Bridge's work on the Expanded Populations Research Agenda for Description (EPRAD) will identify the concrete research questions necessary to quantitatively assess the value of description for these expanded populations. EPRAD also dovetails with the Visual-Impairment Research Agenda for Description (VIRAD) being developed by NCAM in collaboration with the Video Description Research and Development Center and the Description Leadership Network.
Remote Real-Time Description (RRTD) - Remote real-time description (RRTD) is a simple technique that will allow a describer anywhere in the world to provide real-time description for a video stream being viewed by a visually-impaired student at home, in the classroom, or on the go. In RRTD, a video feed is streamed to the describer who passes the audio (and optionally the video) to the student, along with the added live description. This ensures the synchronization of the original audio/video stream with the descriptive commentary. If the webcast or webinar is interactive, any audio and/or video from the student is then streamed directly back to the original source to allow the student to ask questions or make comments.
A number of existing technologies will be used in investigating RRTD, and initial research will involve identifying the most appropriate. The most promising approaches include voice over IP (VOIP), Internet proxy services, and of course, web-based streaming video. An existing video conferencing technology (Skype) will be used to conduct simple experiments with this approach.
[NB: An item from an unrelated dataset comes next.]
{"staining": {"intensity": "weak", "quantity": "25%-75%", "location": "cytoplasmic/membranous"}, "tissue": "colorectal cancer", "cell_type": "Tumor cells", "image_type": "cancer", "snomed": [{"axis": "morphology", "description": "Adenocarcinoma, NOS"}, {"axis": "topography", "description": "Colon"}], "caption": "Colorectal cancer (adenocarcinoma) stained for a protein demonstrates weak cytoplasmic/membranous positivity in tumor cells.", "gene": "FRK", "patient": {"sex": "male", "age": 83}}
The IDEAL Group - a DLN Partner - will collaborate with the VDRDC to implement the technology as a simple app for an off-the-shelf smart phone.
This approach makes the experimental technology extremely inexpensive and easy to deploy to testers and potential users. As with all of the Center's software technologies, the RRTD prototype app will be made available as free and open-source software (FOSS) at the conclusion of the project.
One of the potential strengths of RRTD is that it would only require a willing describer and reliable Internet connectivity for both parties. This technique would make it possible for a parent at home to provide free description services for a student in the classroom. It would also allow a professional describer in a remote location to provide descriptive services for one or more students with visual disabilities.
Visual-Impairment Research Agenda for Description (VIRAD) - The Smith-Kettlewell Video Description Research and Development Center is proud to be working with the WGBH National Center for Accessible Media (NCAM) to develop the Visual-Impairment Research Agenda for Description (VIRAD) - a systematic road map charting gaps in the quantitative evidence about how description can and should be used to improve video accessibility for the blind. While many focus groups, advisory panels, and expert practitioners have contributed to the accumulation of anecdotal evidence to guide the creation and delivery of description, there remains a surprising dearth of evidence-based best practices in this field. VIRAD provides a guide to help scientists fill gaps in quantitative research on how best to develop and deliver video description to blind and visually-impaired students and other consumers.
NCAM is collaborating with the VDRDC to assemble a community of practice (CoP) consisting of the Description Leadership Network and other description stakeholders and researchers. The research agenda will be synthesized from discussions with the Community of Practice in a series of facilitated meetings and focus groups. The result will provide a prioritized list of research questions that need to be answered in order to improve the state of the science of description for the blind and visually-impaired. NCAM will deliver a written report and presentation to be made available in conjunction with the proceedings of the 2013 annual meeting of the Description Leadership Network in San Francisco.